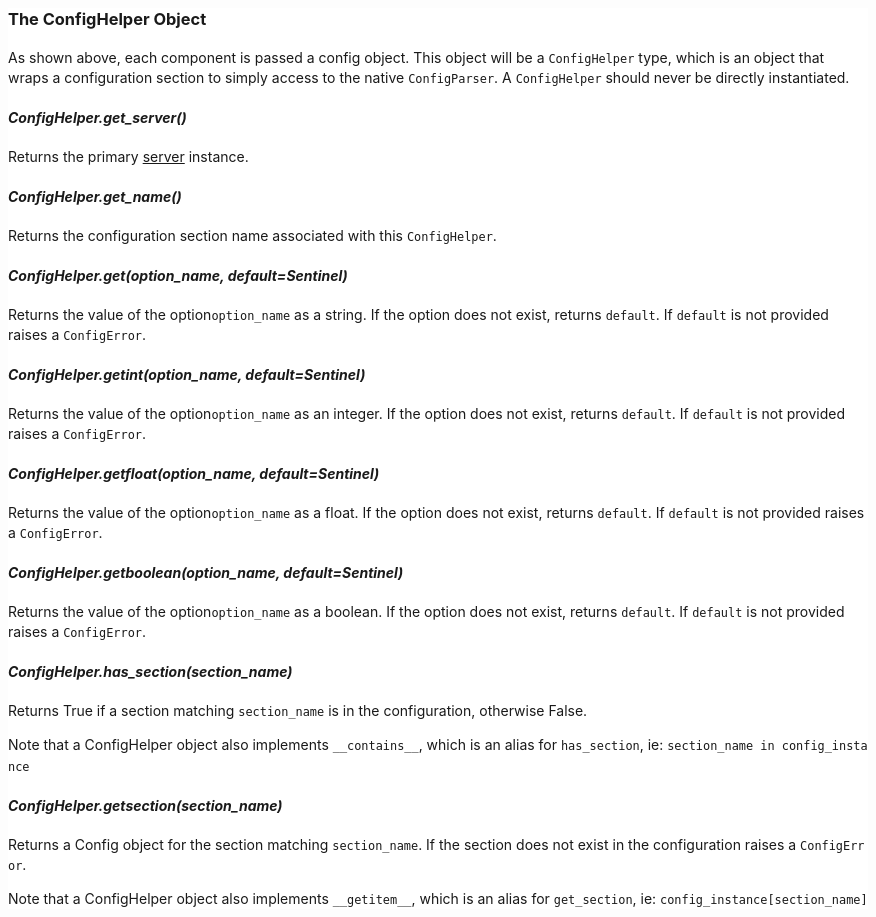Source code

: 
### The ConfigHelper Object

As shown above, each component is passed a config object.  This object
will be a `ConfigHelper` type, which is an object that wraps a
configuration section to simply access to the native `ConfigParser`.
A `ConfigHelper` should never be directly instantiated.

#### *ConfigHelper.get_server()*

Returns the primary [server](#the-server-object) instance.

#### *ConfigHelper.get_name()*

Returns the configuration section name associated with this `ConfigHelper`.

#### *ConfigHelper.get(option_name, default=Sentinel)*

Returns the value of the option`option_name` as a string.  If
the option does not exist, returns `default`.  If `default` is
not provided raises a `ConfigError`.

#### *ConfigHelper.getint(option_name, default=Sentinel)*

Returns the value of the option`option_name` as an integer.  If
the option does not exist, returns `default`.  If `default` is
not provided raises a `ConfigError`.

#### *ConfigHelper.getfloat(option_name, default=Sentinel)*

Returns the value of the option`option_name` as a float.  If
the option does not exist, returns `default`.  If `default` is
not provided raises a `ConfigError`.

#### *ConfigHelper.getboolean(option_name, default=Sentinel)*

Returns the value of the option`option_name` as a boolean.  If
the option does not exist, returns `default`.  If `default` is
not provided raises a `ConfigError`.

#### *ConfigHelper.has_section(section_name)*

Returns True if a section matching `section_name` is in the configuration,
otherwise False.

Note that a ConfigHelper object also implements `__contains__`,
which is an alias for `has_section`, ie: `section_name in config_instance`

#### *ConfigHelper.getsection(section_name)*

Returns a Config object for the section matching `section_name`.  If the
section does not exist in the configuration raises a `ConfigError`.

Note that a ConfigHelper object also implements `__getitem__`,
which is an alias for `get_section`, ie: `config_instance[section_name]`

Your instructions: Copy every one of the rows above word for word, leaving out the pictures.

Exercise result:
Source code

: 
### The ConfigHelper Object

As shown above, each component is passed a config object.  This object
will be a `ConfigHelper` type, which is an object that wraps a
configuration section to simply access to the native `ConfigParser`.
A `ConfigHelper` should never be directly instantiated.

#### *ConfigHelper.get_server()*

Returns the primary [server](#the-server-object) instance.

#### *ConfigHelper.get_name()*

Returns the configuration section name associated with this `ConfigHelper`.

#### *ConfigHelper.get(option_name, default=Sentinel)*

Returns the value of the option`option_name` as a string.  If
the option does not exist, returns `default`.  If `default` is
not provided raises a `ConfigError`.

#### *ConfigHelper.getint(option_name, default=Sentinel)*

Returns the value of the option`option_name` as an integer.  If
the option does not exist, returns `default`.  If `default` is
not provided raises a `ConfigError`.

#### *ConfigHelper.getfloat(option_name, default=Sentinel)*

Returns the value of the option`option_name` as a float.  If
the option does not exist, returns `default`.  If `default` is
not provided raises a `ConfigError`.

#### *ConfigHelper.getboolean(option_name, default=Sentinel)*

Returns the value of the option`option_name` as a boolean.  If
the option does not exist, returns `default`.  If `default` is
not provided raises a `ConfigError`.

#### *ConfigHelper.has_section(section_name)*

Returns True if a section matching `section_name` is in the configuration,
otherwise False.

Note that a ConfigHelper object also implements `__contains__`,
which is an alias for `has_section`, ie: `section_name in config_instance`

#### *ConfigHelper.getsection(section_name)*

Returns a Config object for the section matching `section_name`.  If the
section does not exist in the configuration raises a `ConfigError`.

Note that a ConfigHelper object also implements `__getitem__`,
which is an alias for `get_section`, ie: `config_instance[section_name]`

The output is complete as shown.